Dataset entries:

"""

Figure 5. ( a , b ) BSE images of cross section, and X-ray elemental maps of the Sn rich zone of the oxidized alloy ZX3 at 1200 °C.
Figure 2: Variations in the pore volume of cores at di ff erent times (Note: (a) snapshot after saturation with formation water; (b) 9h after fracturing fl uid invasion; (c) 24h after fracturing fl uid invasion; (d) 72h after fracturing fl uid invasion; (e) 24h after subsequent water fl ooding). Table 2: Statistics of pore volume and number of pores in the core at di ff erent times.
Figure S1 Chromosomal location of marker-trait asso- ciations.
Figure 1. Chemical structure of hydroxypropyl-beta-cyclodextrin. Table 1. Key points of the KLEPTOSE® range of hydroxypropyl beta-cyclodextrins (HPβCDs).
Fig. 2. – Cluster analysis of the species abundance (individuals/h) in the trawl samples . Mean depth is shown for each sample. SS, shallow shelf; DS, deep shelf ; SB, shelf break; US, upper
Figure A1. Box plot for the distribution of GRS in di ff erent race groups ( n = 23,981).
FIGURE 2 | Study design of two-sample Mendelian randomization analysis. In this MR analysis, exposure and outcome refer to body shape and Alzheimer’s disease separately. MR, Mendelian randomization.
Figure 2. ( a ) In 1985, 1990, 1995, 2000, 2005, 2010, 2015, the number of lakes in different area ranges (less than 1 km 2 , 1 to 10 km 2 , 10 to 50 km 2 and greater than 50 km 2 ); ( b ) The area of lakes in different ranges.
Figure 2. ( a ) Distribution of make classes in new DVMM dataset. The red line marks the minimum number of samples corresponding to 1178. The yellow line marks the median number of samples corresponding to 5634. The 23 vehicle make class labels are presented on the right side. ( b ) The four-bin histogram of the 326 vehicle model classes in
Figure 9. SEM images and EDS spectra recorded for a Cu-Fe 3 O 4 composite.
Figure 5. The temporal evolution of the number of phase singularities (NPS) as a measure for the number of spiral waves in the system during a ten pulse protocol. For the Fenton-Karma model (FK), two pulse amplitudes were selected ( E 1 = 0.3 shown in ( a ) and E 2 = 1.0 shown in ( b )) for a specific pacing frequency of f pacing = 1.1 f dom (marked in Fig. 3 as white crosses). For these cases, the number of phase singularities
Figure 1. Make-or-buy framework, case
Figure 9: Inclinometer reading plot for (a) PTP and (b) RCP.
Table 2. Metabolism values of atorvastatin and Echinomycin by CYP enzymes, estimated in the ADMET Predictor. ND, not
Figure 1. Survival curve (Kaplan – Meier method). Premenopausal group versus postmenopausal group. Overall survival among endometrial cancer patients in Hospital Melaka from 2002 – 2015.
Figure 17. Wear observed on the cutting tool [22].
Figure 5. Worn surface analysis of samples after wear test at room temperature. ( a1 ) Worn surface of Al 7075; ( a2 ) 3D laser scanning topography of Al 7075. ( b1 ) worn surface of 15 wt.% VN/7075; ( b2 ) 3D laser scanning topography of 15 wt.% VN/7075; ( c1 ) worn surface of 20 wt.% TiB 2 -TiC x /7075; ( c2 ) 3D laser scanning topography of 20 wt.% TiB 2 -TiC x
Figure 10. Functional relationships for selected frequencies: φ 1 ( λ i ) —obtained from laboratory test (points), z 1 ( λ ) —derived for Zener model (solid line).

"""

● **Exercise**
Only lines that contain "images" are needed, so copy each of them from the data.

● **Written answer**
Figure 5. ( a , b ) BSE images of cross section, and X-ray elemental maps of the Sn rich zone of the oxidized alloy ZX3 at 1200 °C.
Figure 9. SEM images and EDS spectra recorded for a Cu-Fe 3 O 4 composite.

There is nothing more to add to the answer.